I started at 26 1/4" plus, with drivers weight(me) in the seat on the drivers side, 26 3/16", with my weight in the passenger seat for the passenger side. I dropped it down to 23 1/2" on the drivers side, 23 3/8" on the passenger side. I have about the same 2-3* neg camber I had when I started, no more than that though.

 

I'm working in the one car portion of our 3 car garage. The 2 car portion is full of junk and old furniture we are getting rid of that has not been picked up yet, so I can not take a full profile photo to compare before and after, yet. Plus there is snow and ice still on the road...it is supposed to really warm up over the next several days so I may be able to get the car out for a photo later on this weekend.

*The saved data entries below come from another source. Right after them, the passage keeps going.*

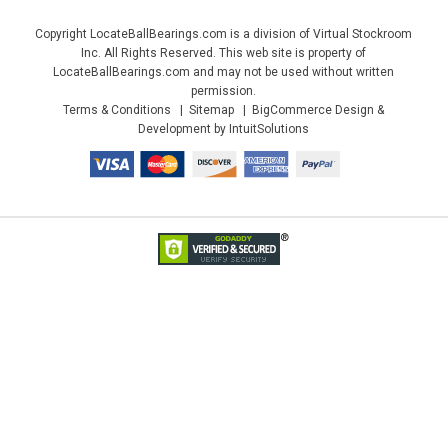
Copyright LocateBallBearings.com is a division of Virtual Stockroom
Inc. All Rights Reserved. This web site is property of
LocateBallBearings.com and may not be used without written
permission.
Terms & Conditions
Sitemap
BigCommerce Design &
Development by IntuitSolutions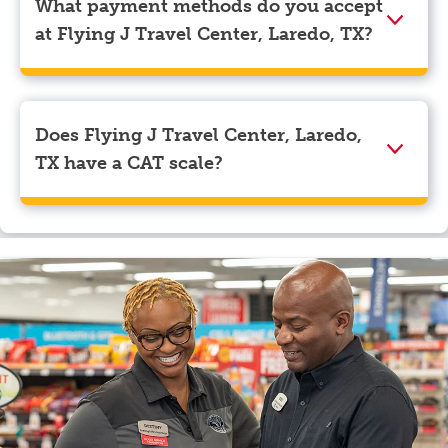
What payment methods do you accept
navigate to the page where you can update your
at Flying J Travel Center, Laredo, TX?
myRewards loyalty account details.
We accept American Express, Discover, Mastercard,
Visa, Apple Pay, Google Pay, and EBT.
Does Flying J Travel Center, Laredo,
TX have a CAT scale?
Yes, Flying J Travel Center, Laredo, TX has a CAT
scale.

I will post a before and after soon.

Gary, that is a good write-up. I personally don't use fender measurements, especially on replicas. Who is to say they are close to the same side-to-side? Factory steel cars can vary up to a half-inch from spec. So say the left is a half-inch high and the right is a half-inch low. Then you are off by an inch side-to side. And we all know how "accurate" the bodies are on replicas!

 

The way I would suggest is to corner weight the car, using scales. I do realize that is not an option for most people. I would suggest measuring from a hard-point to the ground such as the end of the torsion bar so at least you'll get it closer to the same suspension-wise.

Originally Posted by ALB:

Looking way better, Gary! Do you have (or can you take) a pic from the back so we can see how much negative camber it ended up with? And what are you running for tire sizes?

Maybe, I can get a photo tomorrow from the back end. BTW tires are 205x60R15 on Fuchs style, aprox. 6.5 -7"(?)wide repops, not sure of exact width since the tires have not been off the rims but that is an aprox. measurement I took awhile back, out-to-out on the rim, was curious as to how wide they were.